Having a clear anti-harassment policy and follow up procedure in place can prevent harassment from happening in the first place. By clearly defining what harassment is and what this can look like in the workplace, you can deter it. An effective policy raises awareness and accountability for sexual misconduct in the workplace. 

91% of UK employees agree that knowing their employer takes bullying & harassment complaints seriously is an important factor to their overall happiness at work. 

According to research conducted by Culture Shift, almost all (91%) employees across the UK say that knowing their employer takes bullying and harassment complaints seriously is an important factor to their overall happiness at work. 

With this in mind, establishing a comprehensive policy and procedure for dealing with sexual misconduct is the first step to ensuring your employees feel safe and happy at work.

Encourage employees to speak up 

At a most basic level, all workplaces should encourage a speak up culture and provide platforms to tackle problematic behaviour. It’s hugely important to have clear reporting pathways in place, encouraging people to speak up if they either experience or witness something concerning. 

Many employees will only feel comfortable reporting an incident if they can do so anonymously. In fact, Culture Shift research mentioned above, shows that more than 62% of employees would be much more likely to report an instance of harassment if their workplace had an anonymous platform to do so. 

Have mandatory anti-harassment training for employees

A speak up culture alongside an effective anti-harassment policy will contribute to a safer working environment, but a further step to take would be to mandate anti-harassment training for your employees.

This could be a good step to take with senior leadership teams and department managers initially, enabling them to enforce anti-harassment in their areas of work. 

A speak up culture alongside an effective anti-harassment policy will contribute to a safer working environment.

Training can educate and empower employees, giving them the information and tools they need to confidently recognise and report sexual misconduct. It is important not only to equip employees with procedures to follow if they are a victim of sexual misconduct, but also if they are an observer of it. 

Be consistent 

A good anti-harassment policy and reporting procedure is only beneficial if it is used consistently well. Make sure any claim is taken seriously, fully investigated and documented according to your HR policy. 

Inconsistencies when dealing with victims or observers of sexual misconduct in the workplace will create distrust, which can lead to absenteeism, unhappiness, and low productivity.  

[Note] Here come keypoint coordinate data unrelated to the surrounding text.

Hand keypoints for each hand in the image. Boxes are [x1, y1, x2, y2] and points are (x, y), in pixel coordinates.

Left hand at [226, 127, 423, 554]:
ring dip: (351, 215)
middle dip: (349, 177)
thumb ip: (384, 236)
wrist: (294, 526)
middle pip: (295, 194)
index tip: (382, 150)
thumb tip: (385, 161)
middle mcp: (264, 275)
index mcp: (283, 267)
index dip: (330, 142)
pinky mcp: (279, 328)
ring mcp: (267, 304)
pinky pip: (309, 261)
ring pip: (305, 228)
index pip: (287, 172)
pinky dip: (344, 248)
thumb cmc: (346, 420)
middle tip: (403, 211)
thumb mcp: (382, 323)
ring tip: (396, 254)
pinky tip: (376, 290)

Every incident of harassment, no matter its severity, should be dealt with using the same protocol and with the same consideration to the employee(s) involved. 

When reporting sexual misconduct, employees must feel as though their experiences are being taken seriously and properly dealt with, and they must be supported through the process.

Consider the workplace culture as a whole

An inclusive, positive workplace culture can build trust with employees and create an environment where sexual misconduct and harassment of any kind is unable to thrive. 

Building an open and honest culture which doesn’t tolerate any kind of harassment in the workplace, will help your organisation take a preventative approach and lead to eradicating misconduct. 

71% of investors wouldn’t invest in a company that had a problematic workplace culture.

As well as re-considering your approach to sexual misconduct in the workplace, cast the net wider to look at the workplace culture as a whole. The organisational structure should allow for open and honest communication on all issues, without fear of reputational damage or repercussions for employees. 

Creating a positive workplace culture is not only beneficial to employees but to the business’ reputation as a whole, and its future success. 

According to Culture Shift’s ‘Paying the Price for Problematic Behaviour’ report, 71% of investors wouldn’t invest in a company that had a problematic workplace culture.

This provides yet another reason for companies to ensure that a safe working environment is created and maintained in order to deal with sexual misconduct in the workplace.